Amid the spread of the novel Coronavirus, Greece must immediately evacuate overcrowded and unsanitary refugee camps and provide adequate housing to asylum seekers, the Geneva-based Euro-Mediterranean Human Rights Monitor said in a statement today.
“We are greatly concerned about the fate of thousands of asylum seekers trapped in infamous unequipped Greek refugee camps like Moria.” Asserted Muhammad Shehada, Euro-Med Monitor’s Europe Regional Manager, “Greece is obliged under international law to ensure the safety and wellbeing of all people in its custody, particularly those most vulnerable to the Corona pandemic.”
Greece is obliged under international law to ensure the safety and wellbeing of all people in its custody, particularly those most vulnerable to the Corona pandemic
Muhammad Shehada, Euro-Med Monitor’s Europe Regional Manager
Last Tuesday, 148 asylum seekers have tested positive for COVID-19 at a Greek hotel managed by the International Organization of Migration in the southern town of Kranidi. The hotel, which has been placed on quarantine ever since, hosts more than 450 asylum seekers.

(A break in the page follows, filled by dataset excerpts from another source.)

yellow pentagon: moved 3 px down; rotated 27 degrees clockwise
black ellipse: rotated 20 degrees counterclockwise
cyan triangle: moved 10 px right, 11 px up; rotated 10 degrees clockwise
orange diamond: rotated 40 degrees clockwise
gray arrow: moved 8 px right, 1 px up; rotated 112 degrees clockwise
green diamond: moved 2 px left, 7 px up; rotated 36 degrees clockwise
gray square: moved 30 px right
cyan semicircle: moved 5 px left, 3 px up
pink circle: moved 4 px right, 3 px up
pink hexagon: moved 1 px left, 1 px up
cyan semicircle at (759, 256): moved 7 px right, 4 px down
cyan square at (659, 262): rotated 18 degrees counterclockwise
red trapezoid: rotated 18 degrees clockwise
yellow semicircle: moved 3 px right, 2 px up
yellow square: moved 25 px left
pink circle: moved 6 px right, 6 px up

Few weeks earlier, 20 asylum seekers tested positive for COVID-19 at the Greek Ritsona refugee camp that houses about 2,700 asylum seekers. This dangerous situation only adds to a pile of alarming dire circumstances that tens of thousands of asylum seekers continue to be trapped into in Greece.

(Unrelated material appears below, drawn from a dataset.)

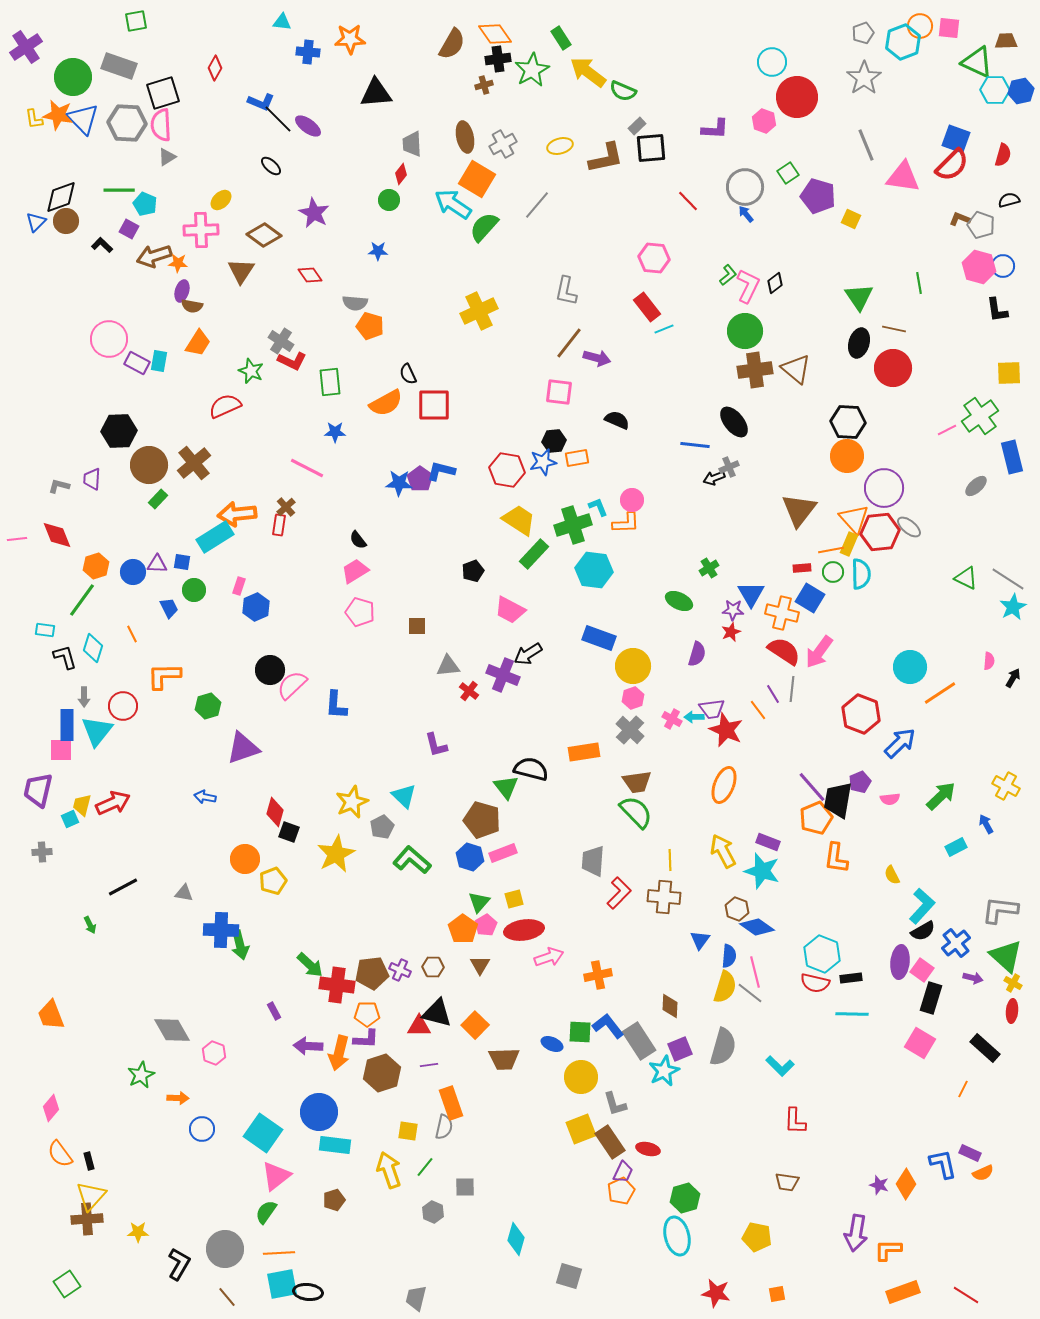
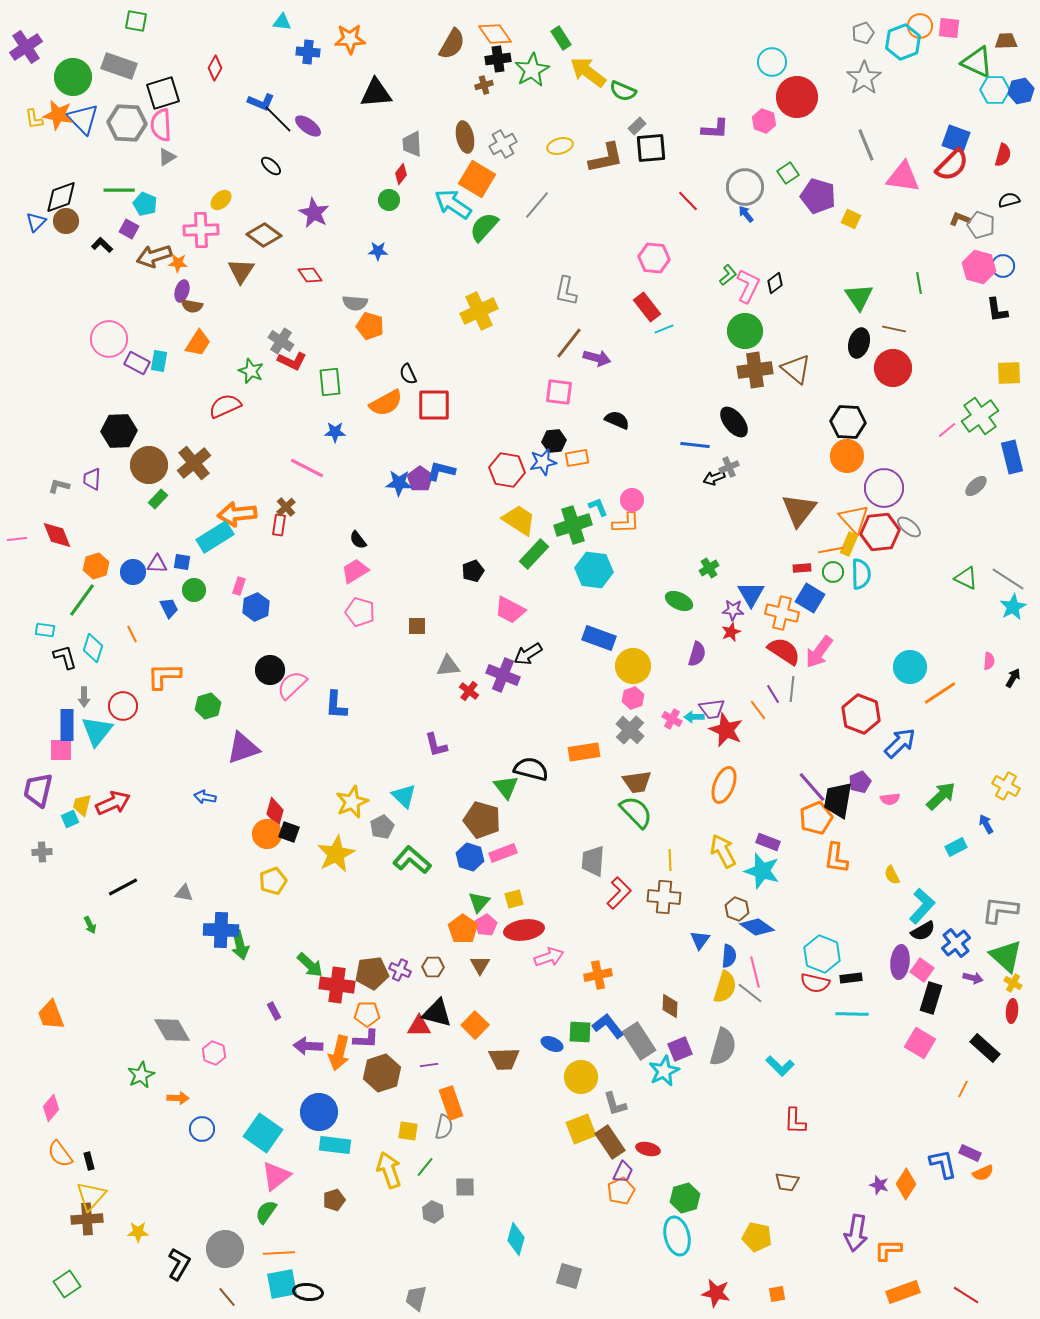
green square at (136, 21): rotated 20 degrees clockwise
pink line at (947, 430): rotated 12 degrees counterclockwise
orange circle at (245, 859): moved 22 px right, 25 px up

Moria camp for instance, houses about 19,000 asylum seekers in a space designated to have 3,000 individuals. As a result, sanitary and hygiene conditions at the camp have been sharply deteriorating, where in some parts of it, soap is unavailable while 1,300 asylum seekers share one water tap only.
The dangerous density and overcrowding of asylum seekers in Greek camps, combined with lack of hygiene and inadequate sanitary conditions poses an extreme risk to the safety and health of those individuals.
Euro-Med Monitor emphasizes that Greece is obliged under the International Covenant on Economic, Social and Cultural Rights to ensure the “prevention, treatment and control of epidemic, endemic, occupational and other diseases” amongst all people in its custody, including refugees and migrants. Greece is also responsible to provide the “the highest attainable standard of physical and mental health” to all people living under its authority.
Thus, we hereby call on the government of Greece to evacuate all refugee camps – particularly the island camps with highest density and dire circumstances – set all asylum seekers free of confinement or detention, and provide them with adequate housing and indiscriminatory access to health care during the pandemic.
We equally call on the EU Commission and all EU member states to step in and come to Greece’s aid, both through financial support and also redistribution of asylum seekers between EU countries to alleviate the pressure on Greece and other EU states on the Mediterranean sea basin.